§ Trecho do documento:
Diante disso, resta-nos questionar acerca da aplicação do citado instituto da prerrogativa de foro no âmbito da improbidade administrativa, que, conforme elucidado, nem sempre se caracteriza como uma vantagem ou um privilégio, podendo, contudo, apresentar-se como ferramenta hábil ao afastamento de injustiças, muitas vezes causadas por questões meramente políticas (no sentido informal do termo).

A questão é: no caso de prática de ato de improbidade administrativa por agente detentor de prerrogativa de foro, como, por exemplo, o prefeito, qual o juízo competente para o ajuizamento da ação civil?  Pela lógica da prerrogativa, a competência originária seria do órgão imediatamente superior (na hipótese exemplificativa, o Tribunal). Todavia, não é esse o entendimento que a jurisprudência pátria tem consolidado, vez que tem apontado em muitos casos para a competência do juízo de primeiro grau, conforme segue:

AGRAVO DE INSTRUMENTO. AÇÃO CIVIL PÚBLICA POR ATO DE IMPROBIDADE ADMINISTRATIVA PRATICADO DURANTE A CHEFIA DE PODER EXECUTIVO MUNICIPAL. EX-PREFEITO ATUALMENTE NO EXERCÍCIO DE MANDATO DE DEPUTADO ESTADUAL. FORO POR PRERROGATIVA DE FUNÇÃO. INOCORRÊNCIA. COMPETÊNCIA DO JUÍZO DE PRIMEIRO GRAU PARA PROCESSAR E JULGAR A LIDE.    "'O Supremo Tribunal Federal tem advertido que, tratando-se de ação civil por improbidade administrativa (Lei n. 8.429/92), mostra-se irrelevante, para efeito de definição da competência originária dos Tribunais, que se cuide de ocupante de cargo público ou de titular de mandato eletivo ainda no exercício das respectivas funções, pois a ação civil em questão deverá ser ajuizada perante magistrado de primeiro grau' (STF, Plenário, AgPet n. 4.089, Min. Celso de Mello; T1, AgREAI n. 556.727, Min. Dias Toffoli; T1, AgRgAI n. 637.566, Min. Ricardo Lewandowski; T2, AgRg n. 790.829, Min. Cármen Lúcia; T2, AgRgAI n. 538.389, Min. Eros Grau)" (ACP n. 2013.019975-4, de Brusque, rel. Des. Newton Trisotto, j. 14-5-2013).   RECURSO CONHECIDO E PROVIDO. (TJSC, Agravo de Instrumento n. 2013.012317-1, de Brusque, rel. Des. Jorge Luiz de Borba, j. 15-04-2014). (Grifo nosso)

§ Instrução de trabalho A:
Pode reescrever o texto sobre prerrogativa de foro, começando em "Diante disso, resta-nos" e indo até "informal do termo).", trocando "ferramenta" por "instrumento"?
§ Instrução de trabalho B:
Pode dar a continuação do texto sobre prerrogativa de foro na improbidade administrativa a partir do ponto em que ele termina?

§ Dados de entrada:

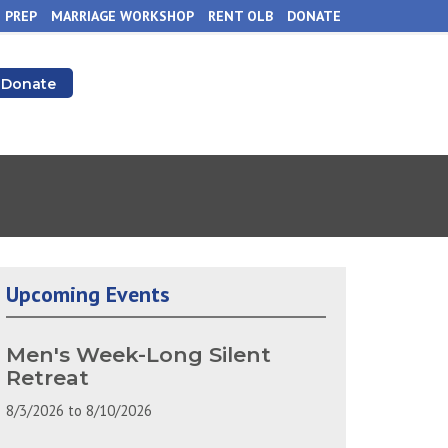
 PREP
MARRIAGE WORKSHOP
RENT OLB
DONATE
Donate
Upcoming Events
Men's Week-Long Silent
Retreat
8/3/2026
to
8/10/2026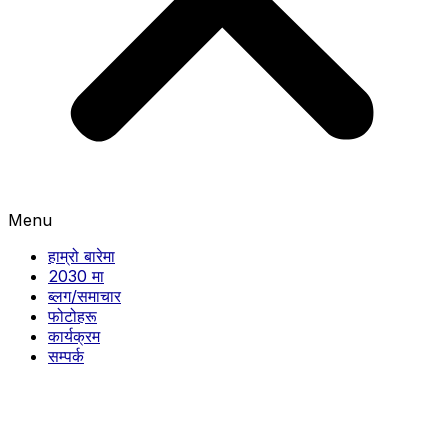
Menu
हाम्रो बारेमा
2030 मा
ब्लग/समाचार
फोटोहरू
कार्यक्रम
सम्पर्क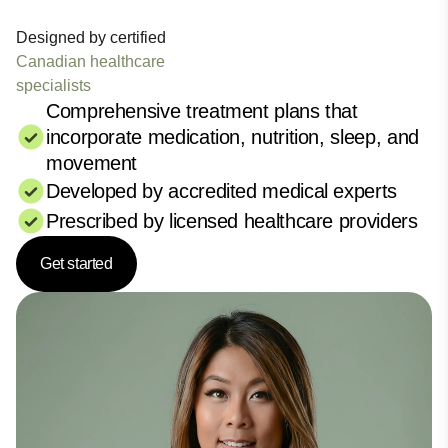
Designed by certified
Canadian healthcare
specialists
Comprehensive treatment plans that
incorporate medication, nutrition, sleep, and
movement
Developed by accredited medical experts
Prescribed by licensed healthcare providers
Get started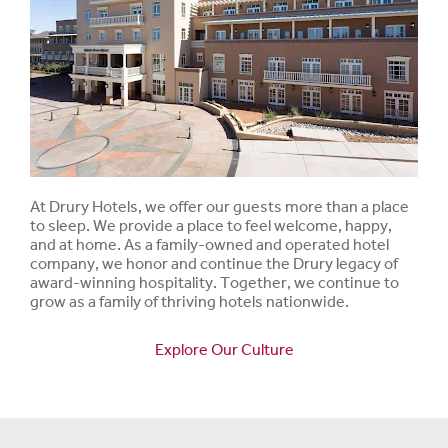
At Drury Hotels, we offer our guests more than a place
to sleep. We provide a place to feel welcome, happy,
and at home. As a family-owned and operated hotel
company, we honor and continue the Drury legacy of
award-winning hospitality. Together, we continue to
grow as a family of thriving hotels nationwide.
Explore Our Culture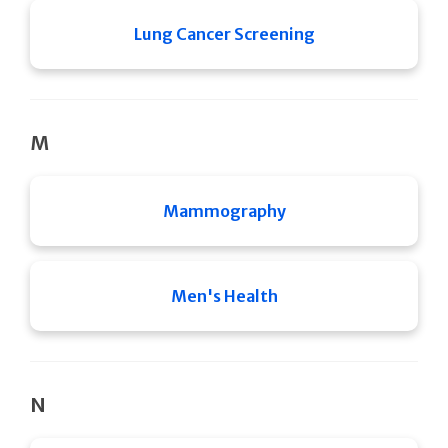
Lung Cancer Screening
M
Mammography
Men's Health
N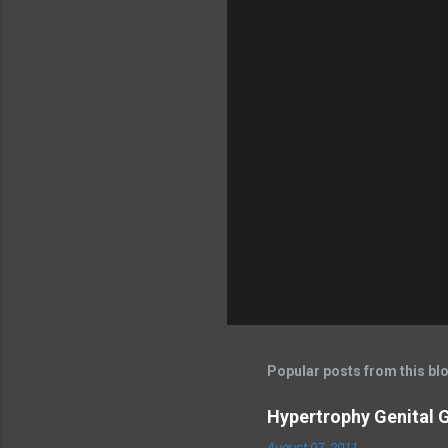
Popular posts from this bl
Hypertrophy Genital G
August 07, 2011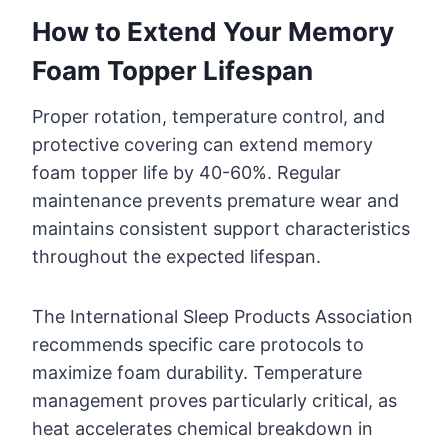
How to Extend Your Memory
Foam Topper Lifespan
Proper rotation, temperature control, and
protective covering can extend memory
foam topper life by 40-60%. Regular
maintenance prevents premature wear and
maintains consistent support characteristics
throughout the expected lifespan.
The International Sleep Products Association
recommends specific care protocols to
maximize foam durability. Temperature
management proves particularly critical, as
heat accelerates chemical breakdown in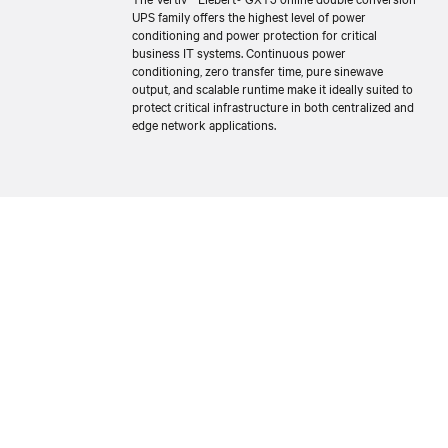
UPS family offers the highest level of power
conditioning and power protection for critical
business IT systems. Continuous power
conditioning, zero transfer time, pure sinewave
output, and scalable runtime make it ideally suited to
protect critical infrastructure in both centralized and
edge network applications.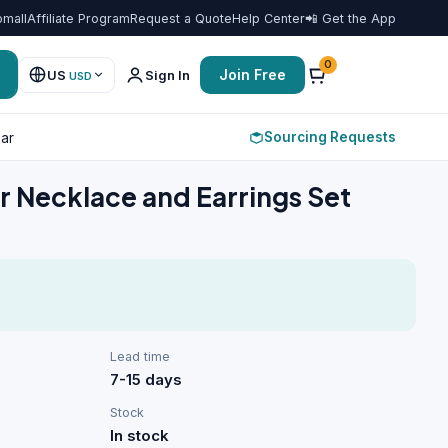
omall
Affiliate Program
Request a Quote
Help Center
📲 Get the App
Favorit
0
Join Free
US
Sign In
USD
Sourcing Requests
ar
r Necklace and Earrings Set
Lead time
7-15 days
Stock
In stock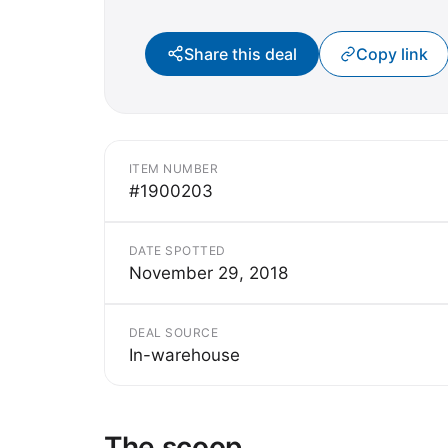
Share this deal
Copy link
ITEM NUMBER
#1900203
DATE SPOTTED
November 29, 2018
DEAL SOURCE
In-warehouse
The scoop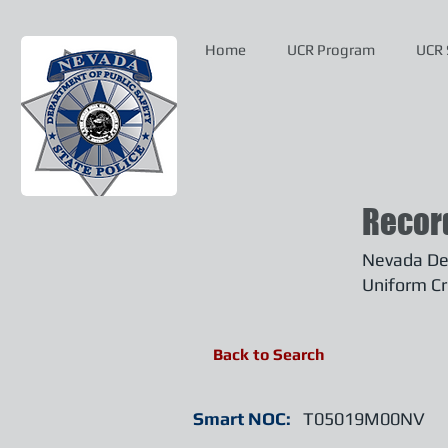
Home
UCR Program
UCR 
Recor
Nevada Dep
Uniform Cr
Back to Search
Smart NOC:
T05019M00NV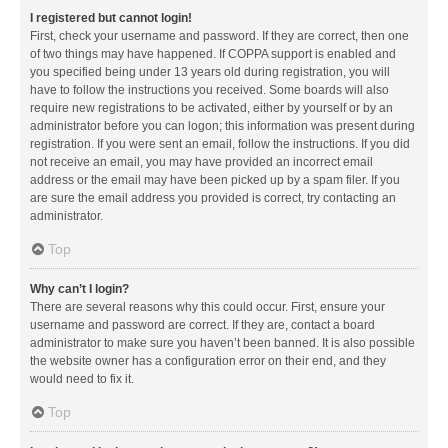
I registered but cannot login!
First, check your username and password. If they are correct, then one
of two things may have happened. If COPPA support is enabled and
you specified being under 13 years old during registration, you will
have to follow the instructions you received. Some boards will also
require new registrations to be activated, either by yourself or by an
administrator before you can logon; this information was present during
registration. If you were sent an email, follow the instructions. If you did
not receive an email, you may have provided an incorrect email
address or the email may have been picked up by a spam filer. If you
are sure the email address you provided is correct, try contacting an
administrator.
Top
Why can’t I login?
There are several reasons why this could occur. First, ensure your
username and password are correct. If they are, contact a board
administrator to make sure you haven’t been banned. It is also possible
the website owner has a configuration error on their end, and they
would need to fix it.
Top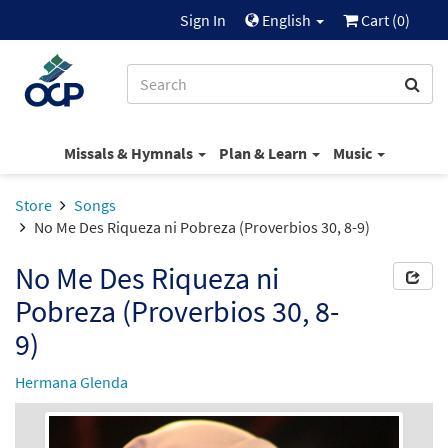
Sign In
English
Cart (
0
)
Missals & Hymnals
Plan & Learn
Music
Store
Songs
No Me Des Riqueza ni Pobreza (Proverbios 30, 8-9)
No Me Des Riqueza ni
Pobreza (Proverbios 30, 8-
9)
Hermana Glenda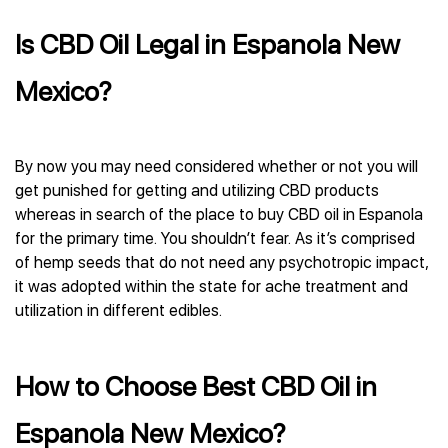
Is CBD Oil Legal in Espanola New
Mexico?
By now you may need considered whether or not you will
get punished for getting and utilizing CBD products
whereas in search of the place to buy CBD oil in Espanola
for the primary time. You shouldn’t fear. As it’s comprised
of hemp seeds that do not need any psychotropic impact,
it was adopted within the state for ache treatment and
utilization in different edibles.
How to Choose Best CBD Oil in
Espanola New Mexico?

§ Sua resposta A:
Diante disso, resta-nos questionar acerca da aplicação do citado instituto da prerrogativa de foro no âmbito da improbidade administrativa, que, conforme elucidado, nem sempre se caracteriza como uma vantagem ou um privilégio, podendo, contudo, apresentar-se como instrumento hábil ao afastamento de injustiças, muitas vezes causadas por questões meramente políticas (no sentido informal do termo).

§ Sua resposta B:
Nesta senda, sustenta-se a ausência de simetria entre a jurisdição penal e a civil, conquanto o instituto da prerrogativa de foro se aplica tão somente às ações penais, de acordo com a previsão constitucional (a exemplo dos artigos 102 e 105). Sendo o ato de improbidade administrativa intentado por Ação Civil Pública, sua natureza jurídica afasta, sob este prisma, o instituto em comento.

A priori, não é difícil concordar com tal tese.

No entanto, na subsunção da norma, na análise do caso concreto, levando-se em consideração os fatos e realidades sociais, conforme disciplina o artigo 5º da Lei de Introdução às Normas do Direito Brasileiro – LINDB, inexoravelmente surgem duas importantes e necessárias indagações.

Primeiro, malgrado se intente por Ação Civil, o ato de improbidade administrativa gera sanções de que natureza?

Sabe-se que, para ser considerado crime, o ato deve ser punível com reclusão ou detenção, e, para ser considerado ao menos contravenção, com prisão simples ou multa. A improbidade não gera nenhuma dessas punições (nem mesmo a multa, pois diverge na espécie, sendo, portanto, uma multa civil a aplicada), logo não se enquadra na esfera da jurisdição penal. No entanto, algumas das sanções impostas, sem dúvidas, possuem um caráter punitivo, o que, embora não a coloque em uma Ação Penal, empresta à Improbidade Administrativa características semelhantes, justificando, em grau de especialidade da natureza jurídica, a aplicação equiparada do instituto da Prerrogativa.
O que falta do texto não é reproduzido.